Aside from the aforementioned missing sections, the remaining eight scrolls of the Nanxuntu remain preserved across the world, occasionally in their original lacquer boxes. The second scroll, depicting Dezhou, is preserved in its box (marked chou, ‘no. 2’) in the Mactaggart Art Collection, University of Alberta, Edmonton (accession no. 2004.19.15), illustrated in John Vollmer and Jacqueline Simcox, Emblems of Empire. Selections from the Mactaggart Art Collection, Edmonton, 2009, pp 198-199; the third in the Musée des Beaux Arts Jules Chéret, Nice (accession no. N.Mba 2498) depicts the crossing the Yellow River; the fourth, in the Metropolitan Museum of Art, New York (accession no. 1984.16a–c), depicts the confluence of the Huai and Yellow Rivers and was included in Chou Ju-hsi and Claudia Brown, The Elegant Brush: Chinese Painting Under the Qianlong Emperor 1735-95, Phoenix Art Museum, Phoenix, 1985, cat. no. 9, its lacquer box illustrated in Wen C. Fong and James C. Y. Watt, ed., Possessing the Past: Treasures from the National Palace Museum, Taipei, New York, 1996, p. 533, fig. 177; the fifth scroll, depicting the crossing of the Yellow River, is preserved in the collection of Keitaro Tanaka, Tokyo; and the sixth, also in the Metropolitan Museum of Art, New York (accession no. 1988.350a–d) and depicting the entering of Suzhou along the Grand Canal, was included in Chumei Ho and Bennet Bronson, Splendors of China's Forbidden City: The Glorious Reign of Emperor Qianlong. London, 2004, cat. no. 110. The ninth scroll in the series is preserved in the Palace Museum, Beijing, depicting Shaoxing and the Temple of Yu, and was included in The Life of Emperor Qianlong, Macao Museum of Art, Macau, 2002, cat. no. 110; the tenth in the Musée Guimet, Paris (accession no. EO3577) depicts the journey to Nanjing and military inspections; and the twelfth and final scrolls, in the Palace Museum, Beijing, marks the return to Beijing, and was included in China - The Three Emperors 1662-1795, Royal Academy of Arts, London, 2005, cat. no. 14. 
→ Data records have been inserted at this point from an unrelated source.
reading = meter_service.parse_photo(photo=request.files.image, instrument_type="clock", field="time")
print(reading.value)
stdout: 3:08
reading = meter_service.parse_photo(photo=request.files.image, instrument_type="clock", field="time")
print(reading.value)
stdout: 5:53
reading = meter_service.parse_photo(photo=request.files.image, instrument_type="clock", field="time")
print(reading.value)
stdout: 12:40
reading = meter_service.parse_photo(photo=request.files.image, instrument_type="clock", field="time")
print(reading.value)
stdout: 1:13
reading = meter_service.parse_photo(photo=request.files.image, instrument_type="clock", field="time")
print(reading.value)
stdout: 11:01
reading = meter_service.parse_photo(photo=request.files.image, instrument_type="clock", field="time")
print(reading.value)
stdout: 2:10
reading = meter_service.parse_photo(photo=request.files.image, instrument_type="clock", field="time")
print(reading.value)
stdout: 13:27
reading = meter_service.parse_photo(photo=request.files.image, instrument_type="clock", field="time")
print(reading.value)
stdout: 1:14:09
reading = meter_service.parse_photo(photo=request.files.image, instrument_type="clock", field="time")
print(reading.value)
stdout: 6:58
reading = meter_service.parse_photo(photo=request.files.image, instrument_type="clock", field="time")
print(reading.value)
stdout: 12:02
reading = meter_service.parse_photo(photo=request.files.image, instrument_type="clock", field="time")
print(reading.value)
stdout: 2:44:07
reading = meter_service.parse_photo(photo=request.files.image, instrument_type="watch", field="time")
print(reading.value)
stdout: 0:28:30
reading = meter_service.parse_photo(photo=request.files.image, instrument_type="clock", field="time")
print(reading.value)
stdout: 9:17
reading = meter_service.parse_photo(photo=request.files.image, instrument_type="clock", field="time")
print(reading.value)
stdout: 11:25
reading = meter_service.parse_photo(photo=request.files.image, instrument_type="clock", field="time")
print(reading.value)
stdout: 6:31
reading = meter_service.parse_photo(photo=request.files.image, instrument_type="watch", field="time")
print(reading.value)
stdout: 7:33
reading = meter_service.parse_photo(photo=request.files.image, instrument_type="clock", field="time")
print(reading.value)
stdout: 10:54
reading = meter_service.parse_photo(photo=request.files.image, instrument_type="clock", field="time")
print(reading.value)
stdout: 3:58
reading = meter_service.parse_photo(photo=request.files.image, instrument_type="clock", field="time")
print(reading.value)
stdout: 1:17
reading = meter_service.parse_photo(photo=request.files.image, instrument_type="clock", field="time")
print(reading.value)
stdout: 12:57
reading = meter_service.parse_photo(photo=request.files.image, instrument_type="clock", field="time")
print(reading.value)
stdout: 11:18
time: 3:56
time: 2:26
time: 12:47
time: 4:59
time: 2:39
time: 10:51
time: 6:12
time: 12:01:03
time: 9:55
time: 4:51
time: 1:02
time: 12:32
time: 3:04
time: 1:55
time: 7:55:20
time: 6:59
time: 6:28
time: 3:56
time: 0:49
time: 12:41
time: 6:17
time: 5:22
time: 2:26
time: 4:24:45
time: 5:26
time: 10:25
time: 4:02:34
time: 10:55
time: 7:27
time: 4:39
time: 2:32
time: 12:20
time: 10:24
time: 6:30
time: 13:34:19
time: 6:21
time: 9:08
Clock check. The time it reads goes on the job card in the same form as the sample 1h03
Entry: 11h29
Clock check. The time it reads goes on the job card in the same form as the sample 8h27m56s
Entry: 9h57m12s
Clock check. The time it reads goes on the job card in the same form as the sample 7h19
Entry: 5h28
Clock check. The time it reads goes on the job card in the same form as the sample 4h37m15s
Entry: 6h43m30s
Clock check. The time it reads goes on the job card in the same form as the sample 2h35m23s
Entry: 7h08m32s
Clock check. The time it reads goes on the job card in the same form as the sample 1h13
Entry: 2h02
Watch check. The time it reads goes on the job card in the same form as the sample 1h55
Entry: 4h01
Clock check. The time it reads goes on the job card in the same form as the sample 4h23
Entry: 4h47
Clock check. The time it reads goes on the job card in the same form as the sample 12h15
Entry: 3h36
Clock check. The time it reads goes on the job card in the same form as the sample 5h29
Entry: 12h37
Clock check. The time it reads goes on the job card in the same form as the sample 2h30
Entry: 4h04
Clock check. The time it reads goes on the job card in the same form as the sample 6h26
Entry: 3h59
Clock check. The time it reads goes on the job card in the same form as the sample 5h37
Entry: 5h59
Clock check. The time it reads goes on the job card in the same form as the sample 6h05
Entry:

To date, only two other boxes from this series appear to have ever come to market, once containing the missing seventh and eighth scrolls, illustrated together in The Minor Arts of China III, Spink & Son, London, 1987, cat. no. 11, and sold at Christie’s Hong Kong, 30th May 2012, lot 4012 for more than ten million Hong Kong dollars.

 

Boxes of a closely related dragon and wave decoration are exceedingly rare, particularly at this scale. Compare a group of smaller scroll cases of similar subject matter with a slight variation in cover design, in which the top cover lifts from a cupped base, including an example inscribed with the title Mulan Tu sold at Christie’s Paris, 23rd September 2001, lot 133, thought to accompany the fourth painting in the Mulan series painted by Giuseppe Castiglione, now preserved alongside the painting in the Musée Guimet, Paris (accession no. MA6955); and another housing Zhang Tingyu’s Comment of Sanlao Wugeng in the Palace Museum Beijing, included in The Imperial Packing Art of the Qing Dynasty, Palace Museum, Beijing, 2000, cat. no. 44. Also compare the black lacquer box once containing the second scroll of Kangxi’s Southern Inspection Tour paintings, sold in our Hong Kong rooms, 9th October 2012, lot 3015.